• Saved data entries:
===============
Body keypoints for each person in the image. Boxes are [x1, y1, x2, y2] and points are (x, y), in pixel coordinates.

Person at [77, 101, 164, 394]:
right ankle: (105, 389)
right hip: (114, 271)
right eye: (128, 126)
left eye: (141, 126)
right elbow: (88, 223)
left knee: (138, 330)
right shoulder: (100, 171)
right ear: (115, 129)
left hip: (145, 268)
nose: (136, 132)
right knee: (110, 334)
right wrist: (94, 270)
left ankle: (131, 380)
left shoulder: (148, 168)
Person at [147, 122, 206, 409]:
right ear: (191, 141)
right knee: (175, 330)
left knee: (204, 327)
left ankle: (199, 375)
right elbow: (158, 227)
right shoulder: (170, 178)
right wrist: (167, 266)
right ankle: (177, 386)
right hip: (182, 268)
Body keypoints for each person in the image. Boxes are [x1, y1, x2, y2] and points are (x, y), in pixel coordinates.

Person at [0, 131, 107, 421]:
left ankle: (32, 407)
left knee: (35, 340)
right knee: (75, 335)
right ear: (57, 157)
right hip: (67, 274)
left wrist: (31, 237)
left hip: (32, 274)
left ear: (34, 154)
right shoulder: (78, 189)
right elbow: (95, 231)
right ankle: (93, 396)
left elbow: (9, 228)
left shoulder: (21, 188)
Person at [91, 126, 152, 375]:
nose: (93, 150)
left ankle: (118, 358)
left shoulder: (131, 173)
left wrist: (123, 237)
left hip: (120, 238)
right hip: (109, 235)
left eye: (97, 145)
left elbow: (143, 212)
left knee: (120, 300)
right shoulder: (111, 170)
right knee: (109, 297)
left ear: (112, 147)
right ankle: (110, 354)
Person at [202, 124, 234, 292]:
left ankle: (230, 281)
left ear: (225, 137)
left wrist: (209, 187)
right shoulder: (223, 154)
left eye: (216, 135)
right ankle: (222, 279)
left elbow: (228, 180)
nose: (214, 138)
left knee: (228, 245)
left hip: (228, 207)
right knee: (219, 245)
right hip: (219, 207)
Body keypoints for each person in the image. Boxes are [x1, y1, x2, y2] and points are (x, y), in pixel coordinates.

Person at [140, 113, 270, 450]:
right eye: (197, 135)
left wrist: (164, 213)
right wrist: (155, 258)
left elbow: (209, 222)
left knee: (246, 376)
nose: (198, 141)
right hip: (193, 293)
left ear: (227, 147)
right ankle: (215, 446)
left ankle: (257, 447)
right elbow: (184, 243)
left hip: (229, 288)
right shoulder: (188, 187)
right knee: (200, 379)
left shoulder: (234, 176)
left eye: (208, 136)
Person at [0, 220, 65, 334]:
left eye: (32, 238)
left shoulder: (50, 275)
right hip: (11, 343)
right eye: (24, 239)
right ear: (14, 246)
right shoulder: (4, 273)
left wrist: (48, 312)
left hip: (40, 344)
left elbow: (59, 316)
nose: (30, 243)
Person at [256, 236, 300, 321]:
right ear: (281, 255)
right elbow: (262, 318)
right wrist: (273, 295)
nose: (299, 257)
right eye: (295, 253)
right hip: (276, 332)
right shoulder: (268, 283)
===============
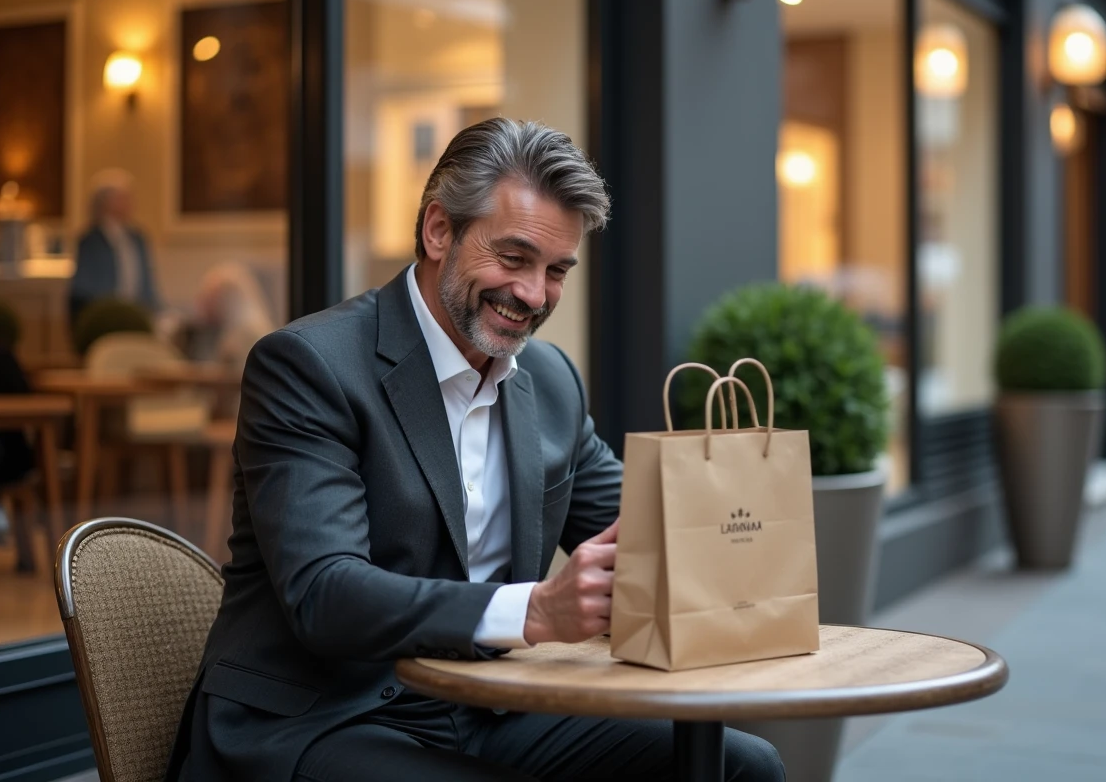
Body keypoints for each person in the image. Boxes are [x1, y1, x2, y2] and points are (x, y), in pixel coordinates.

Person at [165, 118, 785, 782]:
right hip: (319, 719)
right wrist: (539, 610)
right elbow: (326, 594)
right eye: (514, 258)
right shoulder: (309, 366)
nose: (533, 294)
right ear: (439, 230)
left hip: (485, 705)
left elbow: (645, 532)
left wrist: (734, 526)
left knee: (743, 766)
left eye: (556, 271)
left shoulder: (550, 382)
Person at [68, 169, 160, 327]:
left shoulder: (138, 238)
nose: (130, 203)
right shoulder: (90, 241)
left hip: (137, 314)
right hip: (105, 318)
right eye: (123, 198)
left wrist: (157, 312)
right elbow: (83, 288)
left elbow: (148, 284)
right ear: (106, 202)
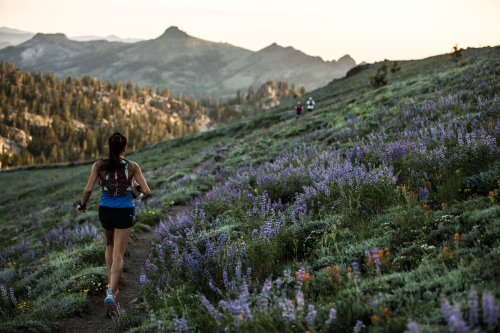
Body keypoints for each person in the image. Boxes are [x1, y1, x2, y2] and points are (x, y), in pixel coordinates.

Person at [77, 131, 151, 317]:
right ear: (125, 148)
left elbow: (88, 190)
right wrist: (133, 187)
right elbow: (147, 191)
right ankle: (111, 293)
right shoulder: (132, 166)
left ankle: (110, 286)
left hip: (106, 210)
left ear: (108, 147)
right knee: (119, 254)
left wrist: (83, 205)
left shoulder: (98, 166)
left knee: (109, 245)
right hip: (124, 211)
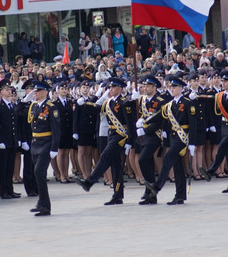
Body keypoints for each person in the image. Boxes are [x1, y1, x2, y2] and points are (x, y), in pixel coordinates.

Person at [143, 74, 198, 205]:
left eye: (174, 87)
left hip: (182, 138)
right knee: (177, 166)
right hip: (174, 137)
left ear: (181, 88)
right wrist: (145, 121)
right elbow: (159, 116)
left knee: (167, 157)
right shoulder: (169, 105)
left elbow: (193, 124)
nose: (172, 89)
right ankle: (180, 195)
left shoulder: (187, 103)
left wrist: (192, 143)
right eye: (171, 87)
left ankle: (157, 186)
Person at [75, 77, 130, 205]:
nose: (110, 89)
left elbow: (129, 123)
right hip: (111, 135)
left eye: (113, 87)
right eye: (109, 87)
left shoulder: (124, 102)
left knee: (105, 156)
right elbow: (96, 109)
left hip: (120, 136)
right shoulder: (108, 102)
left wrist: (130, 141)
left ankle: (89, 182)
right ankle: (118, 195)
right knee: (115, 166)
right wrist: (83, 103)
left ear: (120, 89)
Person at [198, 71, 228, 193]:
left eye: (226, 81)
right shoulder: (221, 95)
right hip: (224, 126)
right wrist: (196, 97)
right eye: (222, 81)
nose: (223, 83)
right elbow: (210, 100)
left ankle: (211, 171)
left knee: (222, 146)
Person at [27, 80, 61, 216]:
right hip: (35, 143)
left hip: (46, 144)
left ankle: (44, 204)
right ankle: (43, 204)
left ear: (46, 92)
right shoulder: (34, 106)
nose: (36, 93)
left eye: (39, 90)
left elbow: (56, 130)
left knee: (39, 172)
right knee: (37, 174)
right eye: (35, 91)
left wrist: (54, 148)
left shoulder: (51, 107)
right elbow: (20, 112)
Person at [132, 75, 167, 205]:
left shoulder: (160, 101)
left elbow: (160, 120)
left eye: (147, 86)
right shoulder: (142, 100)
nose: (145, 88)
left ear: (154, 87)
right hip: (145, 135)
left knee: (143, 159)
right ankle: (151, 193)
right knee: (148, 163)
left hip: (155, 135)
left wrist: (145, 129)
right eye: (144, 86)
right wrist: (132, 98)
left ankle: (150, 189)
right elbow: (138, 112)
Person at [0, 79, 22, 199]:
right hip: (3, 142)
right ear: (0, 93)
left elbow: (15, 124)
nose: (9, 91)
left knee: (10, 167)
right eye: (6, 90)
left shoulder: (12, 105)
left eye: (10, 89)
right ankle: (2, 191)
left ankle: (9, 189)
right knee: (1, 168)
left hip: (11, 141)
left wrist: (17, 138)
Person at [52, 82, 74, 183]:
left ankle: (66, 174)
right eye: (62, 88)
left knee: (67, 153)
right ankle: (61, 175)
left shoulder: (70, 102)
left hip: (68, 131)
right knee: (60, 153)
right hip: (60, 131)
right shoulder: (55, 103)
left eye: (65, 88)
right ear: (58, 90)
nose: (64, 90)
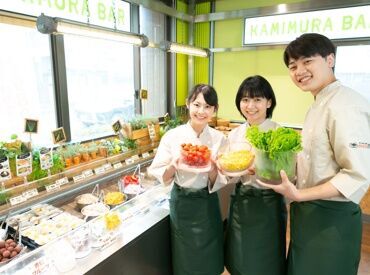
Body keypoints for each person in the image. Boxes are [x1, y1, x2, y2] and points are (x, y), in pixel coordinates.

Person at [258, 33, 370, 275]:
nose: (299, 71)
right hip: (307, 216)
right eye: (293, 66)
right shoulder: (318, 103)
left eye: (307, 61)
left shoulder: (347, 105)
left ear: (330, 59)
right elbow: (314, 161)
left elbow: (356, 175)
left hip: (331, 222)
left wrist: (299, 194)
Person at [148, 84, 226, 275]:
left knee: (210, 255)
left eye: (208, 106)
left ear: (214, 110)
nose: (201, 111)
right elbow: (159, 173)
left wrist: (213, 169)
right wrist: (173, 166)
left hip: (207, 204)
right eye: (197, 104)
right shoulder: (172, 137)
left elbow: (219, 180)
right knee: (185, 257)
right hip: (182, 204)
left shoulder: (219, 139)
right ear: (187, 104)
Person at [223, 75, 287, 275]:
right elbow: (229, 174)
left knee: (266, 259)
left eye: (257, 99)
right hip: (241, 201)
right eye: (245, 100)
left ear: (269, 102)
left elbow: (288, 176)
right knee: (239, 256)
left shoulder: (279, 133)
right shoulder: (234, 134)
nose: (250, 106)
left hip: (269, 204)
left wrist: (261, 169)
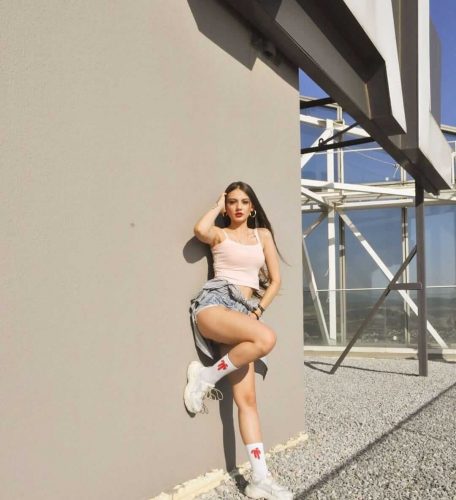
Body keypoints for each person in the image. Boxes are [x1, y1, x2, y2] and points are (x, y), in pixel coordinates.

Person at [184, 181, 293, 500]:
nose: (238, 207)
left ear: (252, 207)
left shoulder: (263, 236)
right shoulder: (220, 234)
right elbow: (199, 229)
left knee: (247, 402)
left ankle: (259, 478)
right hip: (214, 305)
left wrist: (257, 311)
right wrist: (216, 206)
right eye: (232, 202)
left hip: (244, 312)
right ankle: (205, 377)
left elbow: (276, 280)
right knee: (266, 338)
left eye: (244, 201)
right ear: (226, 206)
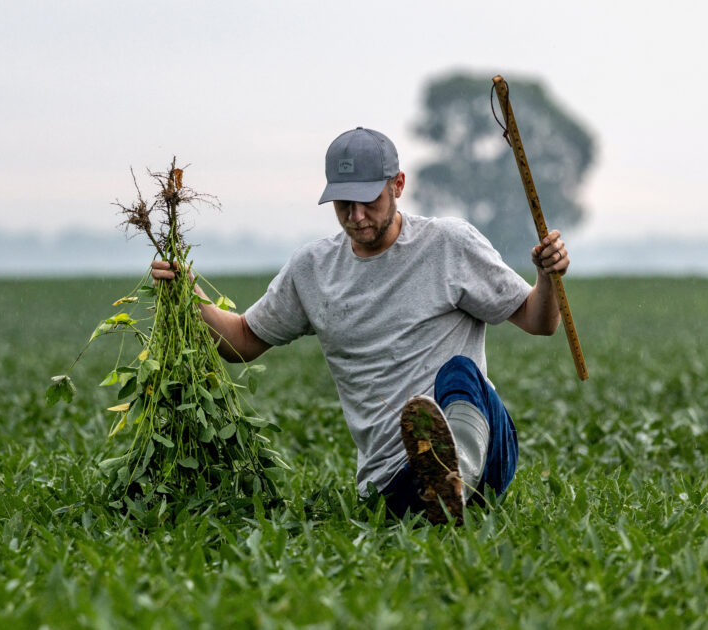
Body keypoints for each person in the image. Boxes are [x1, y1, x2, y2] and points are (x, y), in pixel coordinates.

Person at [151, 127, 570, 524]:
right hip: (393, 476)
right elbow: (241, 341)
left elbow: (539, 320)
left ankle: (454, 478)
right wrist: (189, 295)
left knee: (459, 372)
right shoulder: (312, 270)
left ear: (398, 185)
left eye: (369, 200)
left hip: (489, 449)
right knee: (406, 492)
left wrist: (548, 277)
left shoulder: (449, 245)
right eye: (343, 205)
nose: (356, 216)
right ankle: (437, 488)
===============
• Exercise objective: Using the records above, set down exactly the lines from the one with "left hip: (145, 268)" through the one with "nose: (214, 138)", inclusive, and nothing more.

• Solved exercise:
left hip: (145, 268)
nose: (136, 132)
right knee: (110, 334)
right wrist: (94, 270)
left ankle: (131, 380)
left shoulder: (148, 168)
Person at [147, 122, 206, 409]:
right ear: (191, 141)
right knee: (175, 330)
left knee: (204, 327)
left ankle: (199, 375)
right elbow: (158, 227)
right shoulder: (170, 178)
right wrist: (167, 266)
right ankle: (177, 386)
right hip: (182, 268)
Body keypoints for each person in the image. Boxes are [x1, y1, x2, y2] and points are (x, y), in pixel coordinates.

Person at [0, 131, 107, 421]:
left ankle: (32, 407)
left knee: (35, 340)
right knee: (75, 335)
right ear: (57, 157)
right hip: (67, 274)
left wrist: (31, 237)
left hip: (32, 274)
left ear: (34, 154)
right shoulder: (78, 189)
right elbow: (95, 231)
right ankle: (93, 396)
left elbow: (9, 228)
left shoulder: (21, 188)
Person at [91, 126, 152, 375]:
nose: (93, 150)
left ankle: (118, 358)
left shoulder: (131, 173)
left wrist: (123, 237)
left hip: (120, 238)
right hip: (109, 235)
left eye: (97, 145)
left elbow: (143, 212)
left knee: (120, 300)
right shoulder: (111, 170)
right knee: (109, 297)
left ear: (112, 147)
right ankle: (110, 354)
Person at [202, 124, 234, 292]:
left ankle: (230, 281)
left ear: (225, 137)
left wrist: (209, 187)
right shoulder: (223, 154)
left eye: (216, 135)
right ankle: (222, 279)
left elbow: (228, 180)
nose: (214, 138)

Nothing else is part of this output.